MoJo’s editor-in-chief is in trouble over this tweet:
— Clara Jeffery (@ClaraJeffery) September 15, 2016
Now, you’d think that because Clara is my boss, I’m going to defend her over this. But I’m not! Not totally, anyway. Let’s break down what’s actually going on here.
First, Atrios is upset because he doesn’t like criticism of young people. Why? Beats me. As near as I can tell, millennials don’t actually attract any more abuse than any other age cohort. I’m not sure why they should be any more immune to criticism than anyone else.
Second, and more important, this poll result seems like a bit of an outlier. On average, other polls seem to show Johnson and Stein getting about a quarter of the millennial vote, not 36 percent. What’s more, a lot of that is coming from Trump voters. Defecting millennials seem to be split nearly evenly between lefty Clinton defectors and center-right Trump defectors.

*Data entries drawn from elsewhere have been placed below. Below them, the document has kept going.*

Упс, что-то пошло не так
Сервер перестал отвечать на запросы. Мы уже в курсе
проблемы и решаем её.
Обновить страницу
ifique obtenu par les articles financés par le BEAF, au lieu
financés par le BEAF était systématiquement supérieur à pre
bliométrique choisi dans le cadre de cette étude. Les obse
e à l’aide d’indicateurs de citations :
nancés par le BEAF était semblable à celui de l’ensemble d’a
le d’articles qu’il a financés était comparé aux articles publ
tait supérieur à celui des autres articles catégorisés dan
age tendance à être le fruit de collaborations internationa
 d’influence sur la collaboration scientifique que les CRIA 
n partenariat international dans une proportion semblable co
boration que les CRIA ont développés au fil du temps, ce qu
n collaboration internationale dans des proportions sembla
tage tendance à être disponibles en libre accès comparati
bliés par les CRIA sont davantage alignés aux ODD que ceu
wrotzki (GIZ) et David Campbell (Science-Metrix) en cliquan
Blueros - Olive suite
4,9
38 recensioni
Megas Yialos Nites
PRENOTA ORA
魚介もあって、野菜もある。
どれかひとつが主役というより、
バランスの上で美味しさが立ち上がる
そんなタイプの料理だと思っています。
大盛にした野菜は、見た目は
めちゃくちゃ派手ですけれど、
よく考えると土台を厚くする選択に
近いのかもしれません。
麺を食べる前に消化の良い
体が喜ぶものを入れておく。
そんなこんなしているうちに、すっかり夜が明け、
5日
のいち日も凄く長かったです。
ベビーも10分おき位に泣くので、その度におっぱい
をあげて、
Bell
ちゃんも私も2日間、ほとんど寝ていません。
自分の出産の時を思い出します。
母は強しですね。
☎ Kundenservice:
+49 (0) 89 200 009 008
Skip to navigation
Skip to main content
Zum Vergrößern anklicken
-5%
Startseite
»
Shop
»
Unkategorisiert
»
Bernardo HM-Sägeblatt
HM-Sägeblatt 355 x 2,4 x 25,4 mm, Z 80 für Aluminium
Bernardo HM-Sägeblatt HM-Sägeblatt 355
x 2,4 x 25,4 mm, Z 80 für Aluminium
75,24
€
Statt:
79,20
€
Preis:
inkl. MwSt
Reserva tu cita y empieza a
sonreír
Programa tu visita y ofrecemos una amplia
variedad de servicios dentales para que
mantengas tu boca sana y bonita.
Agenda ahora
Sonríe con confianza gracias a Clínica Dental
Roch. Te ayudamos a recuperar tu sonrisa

That said, Clinton is clearly doing worse among millennials than Obama did four years ago. But it’s a very restricted group of millennials. Over at 538, Harry Enten lays out some survey data which suggests that virtually all of the defection is in the 18-24 age group. Older millennials are supporting Clinton at about the rate you’d expect.
So what’s the deal with this very young age group? Here’s where I part from Clara: I reserve most of my frustration for Bernie Sanders. He’s the one who convinced these folks that Clinton was in the pocket of Wall Street. She gave a speech to Goldman Sachs! He’s the one who convinced them she was a tool of wealthy elites. She’s raising money from rich people! He’s the one who convinced them she was a corporate shill. She supported the TPP! He’s the one who, when he finally endorsed her, did it so grudgingly that he sounded like a guy being held hostage. He’s the one who did next to nothing to get his supporters to stop booing her from the convention floor. He’s the one who promised he’d campaign his heart out to defeat Donald Trump, but has done hardly anything since—despite finding plenty of time to campaign against Debbie Wasserman Schultz and set up an anti-TPP movement.
There’s a reason that very young millennials are strongly anti-Clinton even though the same age group supported Obama energetically during his elections—and it’s not because their policy views are very different. A small part of it is probably just that Clinton is 68 years old (though Sanders was older). Part of it is probably that she isn’t the inspirational speaker Obama was. But most of it can be laid at the feet of Bernie Sanders. He convinced young voters that Hillary Clinton was a shifty, corrupt, lying shill who cared nothing for real progressive values—despite a literal lifetime of fighting for them. Sadly, that stuck.